**Excerpted passage:**
::::::::
4/2/10: River’s breathing tube was removed yesterday afternoon. She is back on CPAP to assist her with her breathing, her symptoms related to her breathing are just still due to her preemie-ness and not her heart. Currently her heart is sounding good. She will begin feeding today again, breastmilk delivered through a feeding tube. She is expected to be released from PICU tomorrow and go back downstairs to the NICU. Her heart surgery recovery(incision site, etc) has gone well.
This was all very true, but so lacking in the truth of the matter. If you read between the lines you might read that I saw my baby stop breathing and turn gray and watch the PICU team jump into action. You might read that I was losing my mind with anxiety and fear. You might truly understand what it could be like to be the parent of a baby with CHD.
Below are some pictures I’ve never shown. They break my heart, but now it’s in the past I can share them.
Below is a CHD fact sheet. Research is terribly underfunded! Please raise awareness!
CHD FACT SHEET
Incidence, Morbidity & Mortality
- Congenital heart defects are America’s and every country’s #1 birth defect. Nearly one of every 100 babies is born with a CHD.
::::::::
**Directions:** In the CHD update, why is River back on CPAP, and what does the text say is causing her breathing symptoms?

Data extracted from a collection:
::::::::
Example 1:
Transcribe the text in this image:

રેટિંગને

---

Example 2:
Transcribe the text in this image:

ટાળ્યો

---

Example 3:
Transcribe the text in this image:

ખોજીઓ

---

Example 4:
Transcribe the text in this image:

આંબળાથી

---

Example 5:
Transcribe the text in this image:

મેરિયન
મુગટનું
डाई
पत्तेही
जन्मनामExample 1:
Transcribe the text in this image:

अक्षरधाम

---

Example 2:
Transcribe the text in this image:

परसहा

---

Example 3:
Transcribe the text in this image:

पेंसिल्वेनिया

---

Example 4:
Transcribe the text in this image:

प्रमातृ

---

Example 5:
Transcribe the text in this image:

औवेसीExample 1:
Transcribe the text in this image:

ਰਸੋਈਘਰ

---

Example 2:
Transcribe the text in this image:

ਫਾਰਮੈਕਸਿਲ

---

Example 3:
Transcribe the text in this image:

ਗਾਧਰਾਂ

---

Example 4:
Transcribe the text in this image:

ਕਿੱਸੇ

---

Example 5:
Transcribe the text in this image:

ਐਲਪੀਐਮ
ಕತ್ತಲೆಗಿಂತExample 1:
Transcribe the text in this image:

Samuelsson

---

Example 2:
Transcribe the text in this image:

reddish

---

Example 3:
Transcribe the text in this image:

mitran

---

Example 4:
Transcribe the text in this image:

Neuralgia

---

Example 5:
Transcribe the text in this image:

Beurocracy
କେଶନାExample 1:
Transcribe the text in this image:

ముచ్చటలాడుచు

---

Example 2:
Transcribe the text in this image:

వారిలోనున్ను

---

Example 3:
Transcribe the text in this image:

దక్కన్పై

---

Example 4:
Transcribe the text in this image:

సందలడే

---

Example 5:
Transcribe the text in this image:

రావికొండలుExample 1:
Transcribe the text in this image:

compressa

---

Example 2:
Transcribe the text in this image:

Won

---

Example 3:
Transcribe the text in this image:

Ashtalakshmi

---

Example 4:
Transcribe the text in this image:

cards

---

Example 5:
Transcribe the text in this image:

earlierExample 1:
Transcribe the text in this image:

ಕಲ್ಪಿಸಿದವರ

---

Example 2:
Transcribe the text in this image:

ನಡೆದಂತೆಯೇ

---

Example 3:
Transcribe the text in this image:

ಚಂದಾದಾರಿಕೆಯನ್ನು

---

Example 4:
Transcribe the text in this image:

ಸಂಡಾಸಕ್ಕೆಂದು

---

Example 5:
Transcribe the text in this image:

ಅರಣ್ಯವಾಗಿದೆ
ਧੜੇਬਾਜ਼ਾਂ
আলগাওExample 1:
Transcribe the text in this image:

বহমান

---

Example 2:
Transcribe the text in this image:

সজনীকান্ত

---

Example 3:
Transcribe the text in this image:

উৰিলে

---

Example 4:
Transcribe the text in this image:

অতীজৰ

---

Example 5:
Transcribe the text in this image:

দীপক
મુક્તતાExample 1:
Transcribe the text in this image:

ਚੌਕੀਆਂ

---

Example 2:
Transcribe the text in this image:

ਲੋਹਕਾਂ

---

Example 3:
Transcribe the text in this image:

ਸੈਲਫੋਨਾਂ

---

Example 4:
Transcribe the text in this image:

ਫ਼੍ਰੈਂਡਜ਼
::::::::
**Reply:** After her breathing tube was removed, River went back on CPAP to help her breathe. The text says her breathing symptoms are still due to her being premature, not to her heart.